[READING PASSAGE Boundary: Start]

The first area of determining whether someone belongs in a Hall of Fame is to look at comparables. In the case of Billy Pierce, the comparables are clear: Of the top ten strikeout leaders among left-handed pitchers who had pitched either at or before his time, Billy Pierce is the only one not inducted, and he ranks at #7 on the all-time list for left-handed pitchers [1]. Among the 24 pitchers who had at least 1,750 strikeouts during the time he was a pitcher, only three of them have not been inducted into the Baseball Hall of Fame [2]. Among those pitchers not in the Baseball Hall of Fame, his All Star game selections (seven, including three starts) are tied for first. When comparing Pierce with the 13 left-handed pitchers in the Baseball Hall of Fame, Pierce consistently ranks in the middle of those inducted already in all categories: ninth in wins, seventh in strikeouts, seventh in games pitched, seventh in starts, seventh in shutouts, and eighth in innings. Within his particular era, he had the highest rate of strikeouts per inning, and ranked third in the number of hits per inning and ERA (with an ERA of only 3.06 during the entire decade of the 1950’s). So far several pitchers from his era have been inducted: most notably Whitey Ford, Jim Bunning, and Don Drysdale, and in a wide variety of metrics Pierce excels them all, especially Bunning and Drysdale. When comparing Pierce’s record over his total career against currently inducted Hall of Fame Pitchers, he had a career record of 24-24 in 54 regular season starts against 12 pitchers (Whitey Ford, Early Wynn, Bob Lemon, Bob Feller, Hal Newhouser, Jim Bunning, Don Drysdale, Sandy Koufax, Hoyt Wilhelm, Satchel Paige, Warren Spahn, and Robin Roberts). Given these comparables, Pierce obviously belongs in the Baseball Hall of Fame, because he’s clearly in the same neighborhood as these illustrious peers.

After one looks at comparables, then one can do advanced statistical analysis. According to Baseball historian Bill Deane, for example [3], Pierce would have been the best candidate for the American League Cy Young Award (the most prestigious award for a pitcher) in both 1953 and 1956 had it been given at the time. Also, baseball historian and noted sabremetrician Bill James considers Pierce as having the tenth best statistical value among left-handed pitchers all time, ahead of six Hall of Fame pitchers [4]. Whether one looks at raw numbers, or the more exotic numbers calculated by statisticians, Pierce comes off looking well in most comparisons, again, a sign that he belongs in the Baseball Hall of Fame. Given this career record, the fact that he never got more than 2% of the ballots of the Baseball Writers’ Association of America for the Baseball Hall of Fame is immensely puzzling.

[READING PASSAGE Boundary: End]
[THE DATA Boundary: Start]

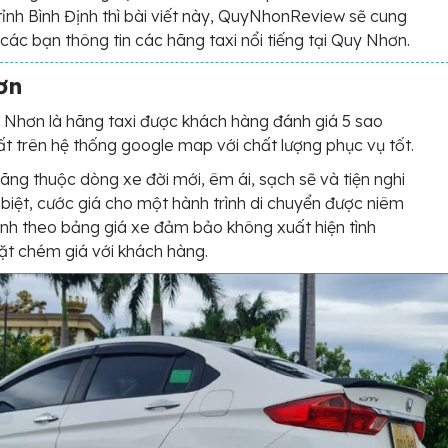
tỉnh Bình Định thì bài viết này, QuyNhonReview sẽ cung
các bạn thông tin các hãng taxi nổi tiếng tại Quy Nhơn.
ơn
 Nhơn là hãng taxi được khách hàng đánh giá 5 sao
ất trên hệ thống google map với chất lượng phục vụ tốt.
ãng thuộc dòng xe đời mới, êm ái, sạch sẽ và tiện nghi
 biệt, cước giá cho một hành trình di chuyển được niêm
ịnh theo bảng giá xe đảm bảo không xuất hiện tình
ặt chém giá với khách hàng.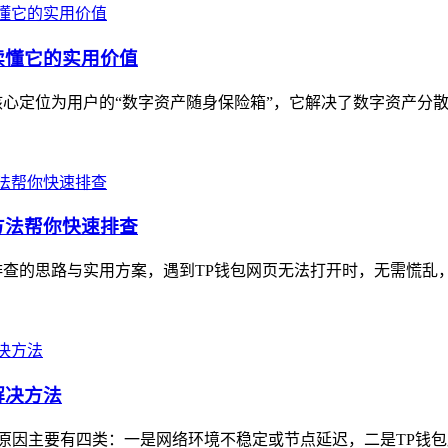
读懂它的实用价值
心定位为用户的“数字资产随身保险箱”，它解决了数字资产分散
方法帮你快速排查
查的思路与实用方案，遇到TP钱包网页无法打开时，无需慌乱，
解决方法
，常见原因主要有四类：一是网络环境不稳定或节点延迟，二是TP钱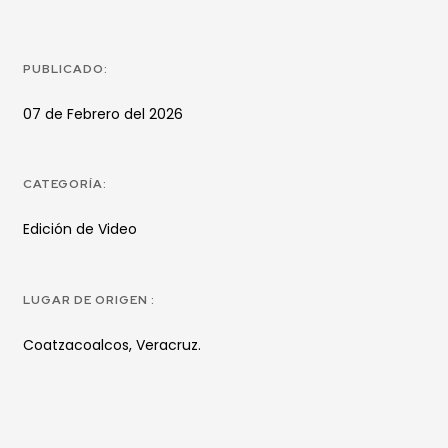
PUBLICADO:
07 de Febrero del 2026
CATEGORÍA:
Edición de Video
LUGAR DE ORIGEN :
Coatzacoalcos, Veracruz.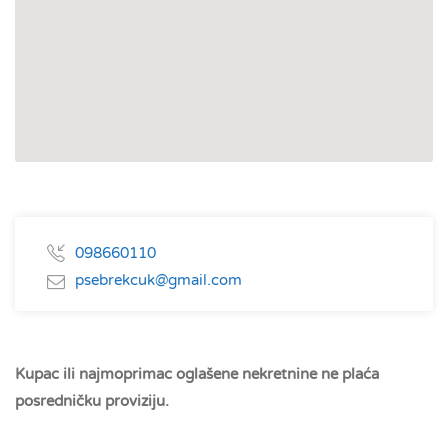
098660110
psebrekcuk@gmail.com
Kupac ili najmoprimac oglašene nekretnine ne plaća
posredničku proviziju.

[THE DATA Boundary: End]

EXERCISE TASKS —
1/ In the text about Billy Pierce, what was his ERA across the 1950s?
2/ Write out the Billy Pierce text starting at "After one looks" and ending at "is immensely puzzling.".
3/ Carry the Billy Pierce text forward from the point where it stops.
The lines have no connection to the text about Billy Pierce.

RESPONSES IN ORDER —
1/ 3.06

2/
After one looks at comparables, then one can do advanced statistical analysis. According to Baseball historian Bill Deane, for example [3], Pierce would have been the best candidate for the American League Cy Young Award (the most prestigious award for a pitcher) in both 1953 and 1956 had it been given at the time. Also, baseball historian and noted sabremetrician Bill James considers Pierce as having the tenth best statistical value among left-handed pitchers all time, ahead of six Hall of Fame pitchers [4]. Whether one looks at raw numbers, or the more exotic numbers calculated by statisticians, Pierce comes off looking well in most comparisons, again, a sign that he belongs in the Baseball Hall of Fame. Given this career record, the fact that he never got more than 2% of the ballots of the Baseball Writers’ Association of America for the Baseball Hall of Fame is immensely puzzling.

3/
Although Pierce’s case, as we have already demonstrated, is sufficiently robust on statistical grounds alone, at times it is useful and beneficial to argue a case with a narrative, and to look for extenuating factors that allow someone to be worthy of induction even if their statistical record is not as impressive as others. Despite having no shortage of numbers in favor of his induction, Pierce’s case is even stronger when one looks at various extenuating factors, including the fact that his excellent record (211-169 with somewhere around 35 saves on top of that) was obtained with a team that featured unimpressive offense, that he often lacked run support, and that in one year alone, 1960, he lost three wins because of blown saves by his team’s “closer,” an incompetent named Gerry Staley who blew 14 of his 24 save opportunities that year. Also, he was a small pitcher, under 6’0” and under 200 pounds during his playing days, which meant that he pitched under a lot of handicaps ranging from his own build to the glaring offensive weaknesses of his team. Despite these handicaps, he managed to pitch a stellar career against far better teams, leading his league in complete games three years in a row despite his slight build, and he still managed to be a major reason for two pennants for his otherwise unimpressive team. This narrative only makes his impressive record all the more notable, since the other pitchers from his era who have been inducted played for teams with a much better supporting cast in terms of offense and relief pitching.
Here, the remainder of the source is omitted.